Building duckdb from source requires a g++ compiler, make, cmake, git, and openssl.
sudo apt-get install gcc g++ make cmake git libssl-dev
git clone -b v0.9.1 https://github.com/duckdb/duckdb.git
cd duckdb
mkdir bu
cd bu
cmake -DCMAKE_BUILD_TYPE=Release \
-DBUILD_TESTING=OFF \
-DBUILD_UNITTESTS=OFF \
-DBUILD_EXTENSIONS='parquet;httpfs' \
-DEXTENSION_STATIC_BUILD=ON \
..
make -j
sudo make install
git clone https://github.com/lanl-ocs/ocs-duckdb-runner.git
cd ocs-duckdb-runner
mkdir bu
cd bu
cmake -DCMAKE_BUILD_TYPE=Release ..
make -j
The idea is that the runner will read input parquet file object addresses from stdin (one address per line) and launch a duckdb instance per parquet file using a thread pool. Detailed usage information below. We can configure s3 endpoint and the number of threads in the thread pool. Default thread count is 4.
$./duckdb-runner -h
==============
usage: ./duckdb-runner [options]
-i id : s3 access key id
-k key : s3 secret access key
-a address : s3 web address
-p port : s3 port
-j threads : num query thread
==============
A test run where we have a minio instance running at 127.0.0.1:9000, a precreated bucket ocs
, and a preinserted, publicly accessilble parquet file object xx_036785.parquet
. See https://github.com/lanl-ocs/laghos-sample-dataset for data scheme and query information.
$./duckdb-runner -a 127.0.0.1 -p 9000 -j 4 <<EOF
's3://ocs/xx_036785.parquet'
EOF
Chunk - [5 Columns]
- FLAT INTEGER: 8 = [ 166462, 240662, 219780, 240660, 159440, 233498, 212414, 212409]
- FLAT DOUBLE: 8 = [ 1.5645773, 1.5611519000000003, 1.5264729999999997, 1.503907, 1.5057572, 1.5047735, 1.5057572, 1.5047735]
- FLAT DOUBLE: 8 = [ 1.5376104999999998, 1.5749507000000003, 1.5887712, 1.5975798999999997, 1.5352168, 1.5526603, 1.5352168, 1.5526603]
- FLAT DOUBLE: 8 = [ 1.5803627999999998, 1.5417632999999997, 1.5934969, 1.5078072999999999, 1.556996, 1.5391836, 1.556996, 1.5391836]
- FLAT DOUBLE: 8 = [ 1.4755714125000001, 1.4774999125, 1.4871300875, 1.4890849375, 1.49520745, 1.49543775, 1.495636475, 1.4960388500000001]
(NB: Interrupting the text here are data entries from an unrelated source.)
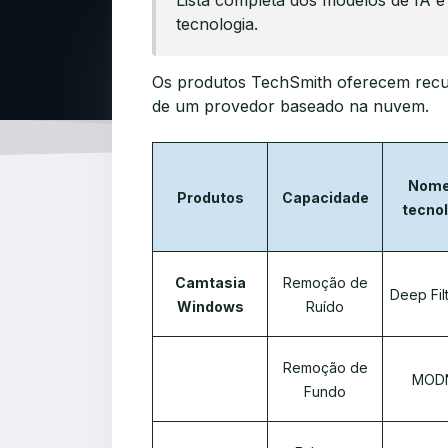
Lista completa dos modelos de IA 
tecnologia.
Os produtos TechSmith oferecem recurs
de um provedor baseado na nuvem.
Nome
Produtos
Capacidade
tecnol
Camtasia
Remoção de
Deep Fil
Windows
Ruído
Remoção de
MOD
Fundo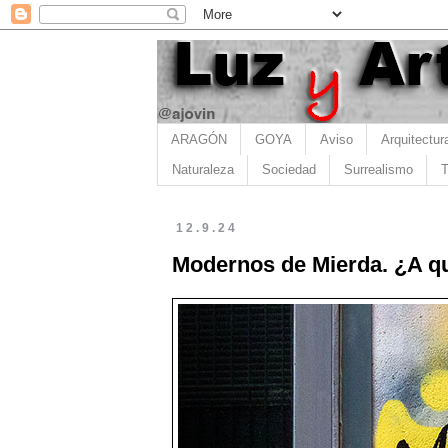
ARAGÓN
GOYA
Aviso
Arquitectur
Naturaleza
Sociedad
Surrealismo
T
12.9.24
Modernos de Mierda. ¿A qu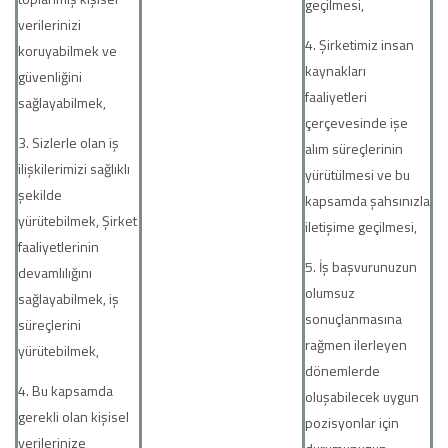
geçilmesi,
verilerinizi
4. Şirketimiz insan
koruyabilmek ve
kaynakları
güvenliğini
faaliyetleri
sağlayabilmek,
çerçevesinde işe
3. Sizlerle olan iş
alım süreçlerinin
ilişkilerimizi sağlıklı
yürütülmesi ve bu
şekilde
kapsamda şahsınızla
yürütebilmek, Şirket
iletişime geçilmesi,
faaliyetlerinin
5. İş başvurunuzun
devamlılığını
olumsuz
sağlayabilmek, iş
sonuçlanmasına
süreçlerini
rağmen ilerleyen
yürütebilmek,
dönemlerde
4. Bu kapsamda
oluşabilecek uygun
gerekli olan kişisel
pozisyonlar için
verilerinize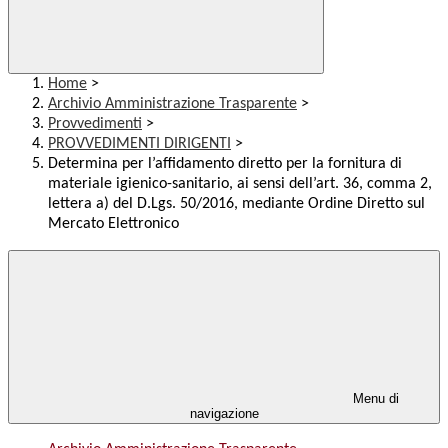
Home
>
Archivio Amministrazione Trasparente
>
Provvedimenti
>
PROVVEDIMENTI DIRIGENTI
>
Determina per l’affidamento diretto per la fornitura di
materiale igienico-sanitario, ai sensi dell’art. 36, comma 2,
lettera a) del D.Lgs. 50/2016, mediante Ordine Diretto sul
Mercato Elettronico
Menu di
navigazione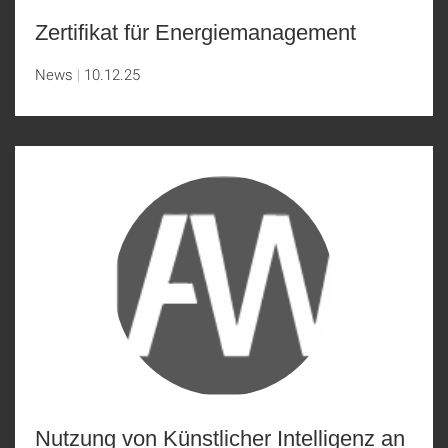
Zertifikat für Energiemanagement
News
10.12.25
Nutzung von Künstlicher Intelligenz an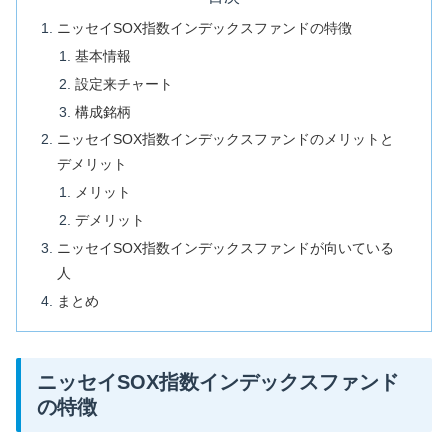
ニッセイSOX指数インデックスファンドの特徴
基本情報
設定来チャート
構成銘柄
ニッセイSOX指数インデックスファンドのメリットと
デメリット
メリット
デメリット
ニッセイSOX指数インデックスファンドが向いている
人
まとめ
ニッセイSOX指数インデックスファンド
の特徴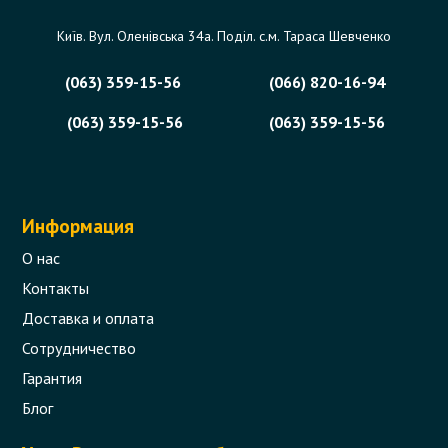
Київ. Вул. Оленівська 34а. Поділ. с.м. Тараса Шевченко
357 грн.
Сообщить,
когда появится
Нет в наличии
(063) 359-15-56
(066) 820-16-94
(063) 359-15-56
(063) 359-15-56
Информация
О нас
Контакты
Доставка и оплата
Сотрудничество
Гарантия
Материнская плата для ноутбука
Lenovo IdeaPad V580c
Блог
Код товара - 11476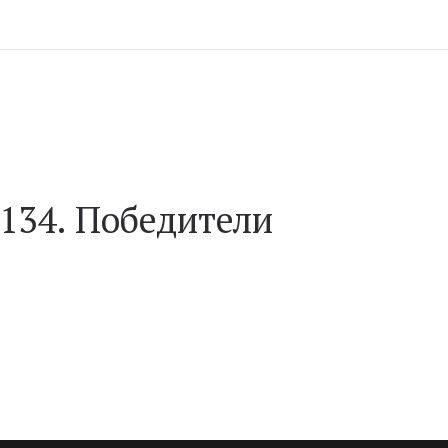
 134. Победители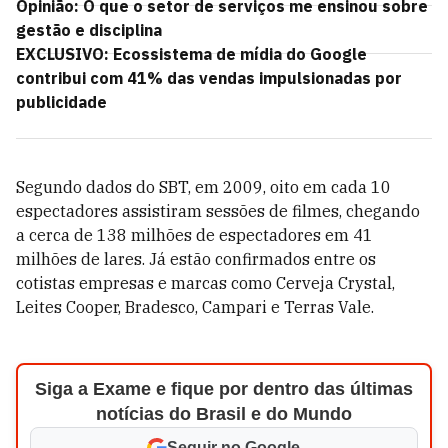
Opinião: O que o setor de serviços me ensinou sobre
gestão e disciplina
EXCLUSIVO: Ecossistema de mídia do Google
contribui com 41% das vendas impulsionadas por
publicidade
Segundo dados do SBT, em 2009, oito em cada 10
espectadores assistiram sessões de filmes, chegando
a cerca de 138 milhões de espectadores em 41
milhões de lares. Já estão confirmados entre os
cotistas empresas e marcas como Cerveja Crystal,
Leites Cooper, Bradesco, Campari e Terras Vale.
Siga a Exame e fique por dentro das últimas
notícias do Brasil e do Mundo
Seguir no Google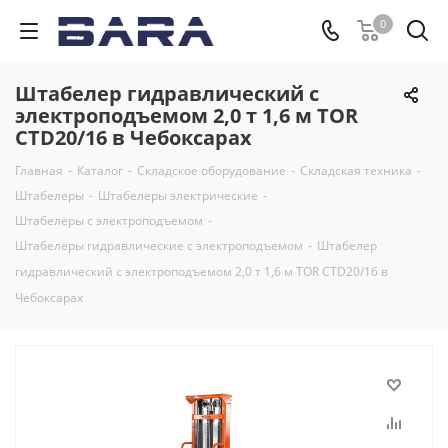
0
Штабелер гидравлический с
электроподъемом 2,0 т 1,6 м TOR
CTD20/16 в Чебоксарах
Главная
-
Каталог
-
Складское оборудование
-
Складская техника
-
Штабелеры
-
Штабелеры электрические
-
Штабелеры с электроподъемом
-
Штабелеры гидравлические c электроподъемом
-
Штабелер
гидравлический с электроподъемом 2,0 т 1,6 м TOR CTD20/16 в
Чебоксарах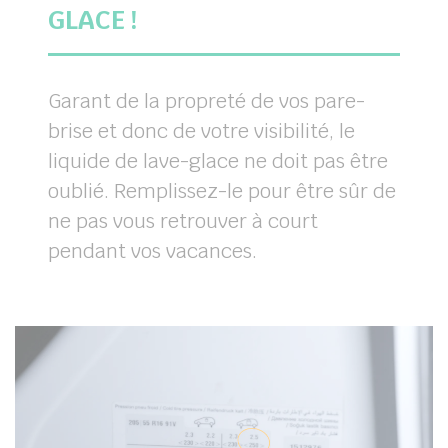
GLACE !
Garant de la propreté de vos pare-
brise et donc de votre visibilité, le
liquide de lave-glace ne doit pas être
oublié. Remplissez-le pour être sûr de
ne pas vous retrouver à court
pendant vos vacances.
Number data sources (parquet files): 1
Threads: 4
Total Query time: 0.33 s
Total hits: 8
Total duckdb read ops: 5
Total duckdb read bytes: 46383122
Done
Use ./duckdb-runner 1>/dev/null
to discard query results. Use ./duckdb-runner -i xx -k yy
to specify s3 access key id and secret access key when authentication is needed for access.
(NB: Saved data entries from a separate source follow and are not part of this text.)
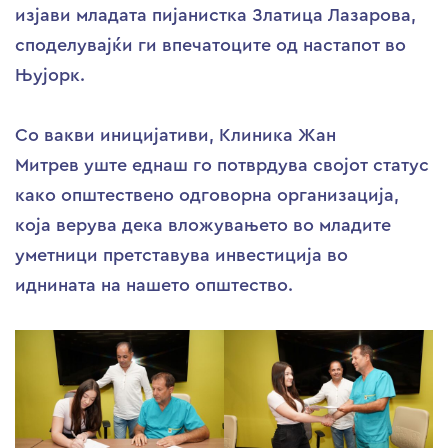
изјави младата пијанистка Златица Лазарова,
споделувајќи ги впечатоците од настапот во
Њујорк.
Со вакви иницијативи, Клиника Жан
Митрев уште еднаш го потврдува својот статус
како општествено одговорна организација,
која верува дека вложувањето во младите
уметници претставува инвестиција во
иднината на нашето општество.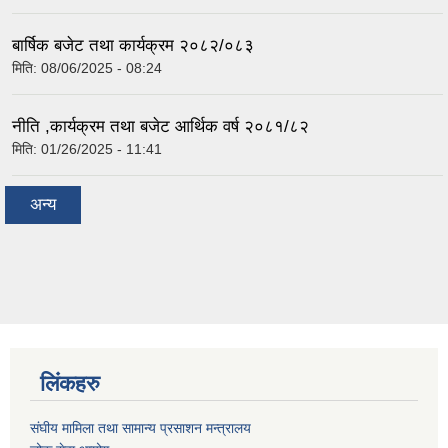
बार्षिक बजेट तथा कार्यक्रम २०८२/०८३
मिति:
08/06/2025 - 08:24
नीति ,कार्यक्रम तथा बजेट आर्थिक वर्ष २०८१/८२
मिति:
01/26/2025 - 11:41
अन्य
लिंकहरु
संघीय मामिला तथा सामान्य प्रसाशन मन्त्रालय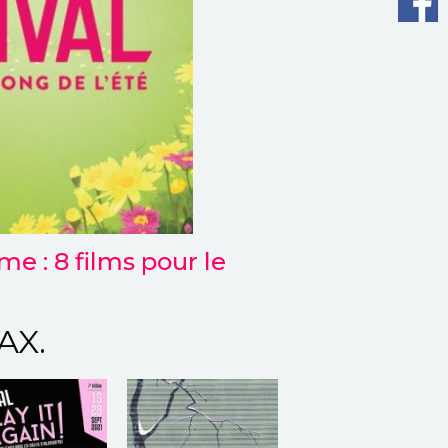
e : 8 films pour le
AX.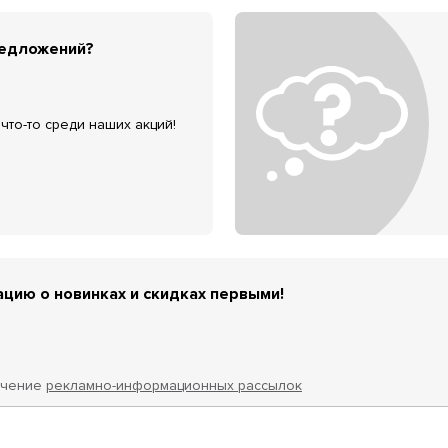
редложений?
что-то среди наших акций!
цию о новинках и скидках первыми!
учение
рекламно-информационных рассылок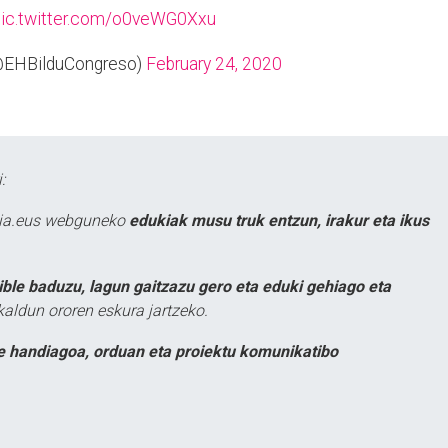
pic.twitter.com/o0veWG0Xxu
(@EHBilduCongreso)
February 24, 2020
:
atia.eus webguneko
edukiak musu truk entzun, irakur eta ikus
ible baduzu, lagun gaitzazu gero eta eduki gehiago eta
kaldun ororen eskura jartzeko.
e handiagoa, orduan eta proiektu komunikatibo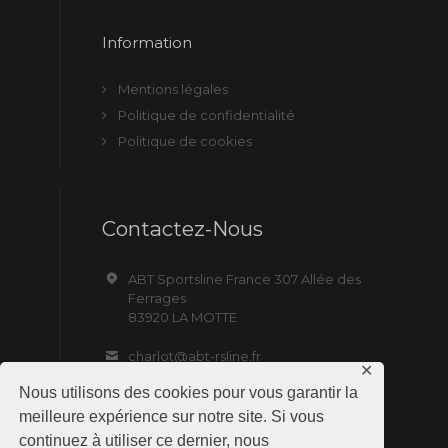
Information
Mentions légales
Politique de confidentialité
Politique de cookies
Contactez-Nous
ABT Sportsline France 307 Allée des
Ferrages
83920 LA MOTTE
charlot@abt-rsline.fr
✕
Nous utilisons des cookies pour vous garantir la
meilleure expérience sur notre site. Si vous
continuez à utiliser ce dernier, nous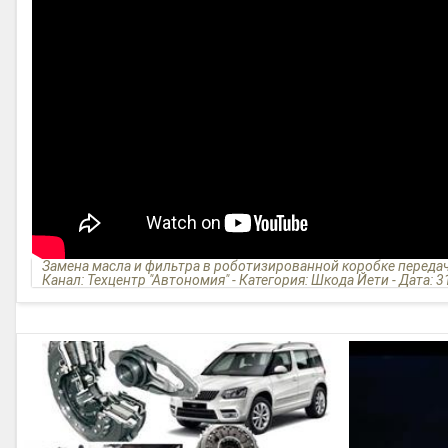
Замена масла и фильтра в роботизированной коробке передач d
Канал: Техцентр "Автономия" - Категория: Шкода Йети - Дата: 3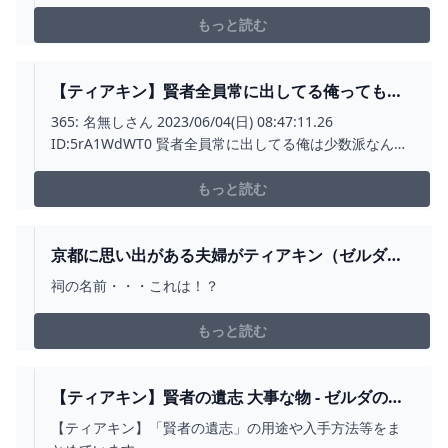
きで紹介しています。賢者の遺志は全部で16個あるので
強化順は気にしなくてよい。
もっと読む
【ティアキン】賢者全員常に出してる俺ってもし
かして少数派なのか？【ティアーズオブザキング
365: 名無しさん 2023/06/04(日) 08:47:11.26
ダム】 ゼルダの伝説ティアーズオブザキングダム
ID:5rA1WdWT0 賢者全員常に出してる俺は少数派なんだ
(ティアキン)攻略まとめ-コログ速報
ろうか 373: 名無しさん 2023/06/04(日) 08:49:39.79
ID:N6lJrO
もっと読む
京都に思い出がある夫婦がティアキン（ゼルダ）
プレーしてる時あるある : コミックエッセイ えむ
祠の名前・・・これは！？
ふじんがあらわれた (記事コメント - 1) POWERED
BY ライブドアブログ
もっと読む
【ティアキン】賢者の遺志 大事な物 - ゼルダの伝
説 ティアーズオブザキングダム 攻略WIKI ティア
【ティアキン】「賢者の遺志」の用途や入手方法等をま
キン ： ヘイグ攻略まとめWIKI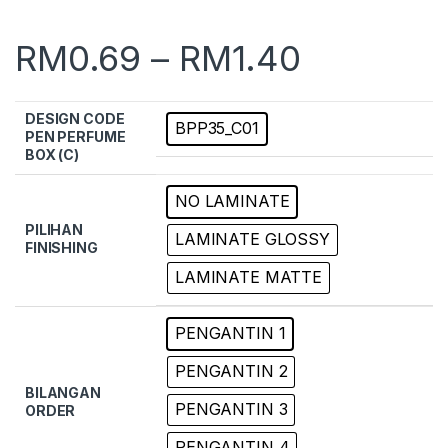
RM
0.69
–
RM
1.40
DESIGN CODE
BPP35_C01
PEN PERFUME
BOX (C)
NO LAMINATE
PILIHAN
LAMINATE GLOSSY
FINISHING
LAMINATE MATTE
PENGANTIN 1
PENGANTIN 2
BILANGAN
PENGANTIN 3
ORDER
PENGANTIN 4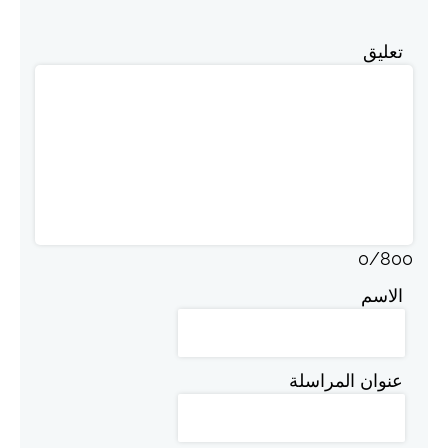
تعليق
0
/
800
الاسم
عنوان المراسلة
It is currently assumed that the s3 http server uses http not https. In future, this can be made configurable. DuckDB will try to cache the metadata information of each s3 object to reduce the number of HEAD requests it must issue. This cache can be disabled. It is currently not disabled because each our query will target a different parquet object anyway, making this cache effectively useless.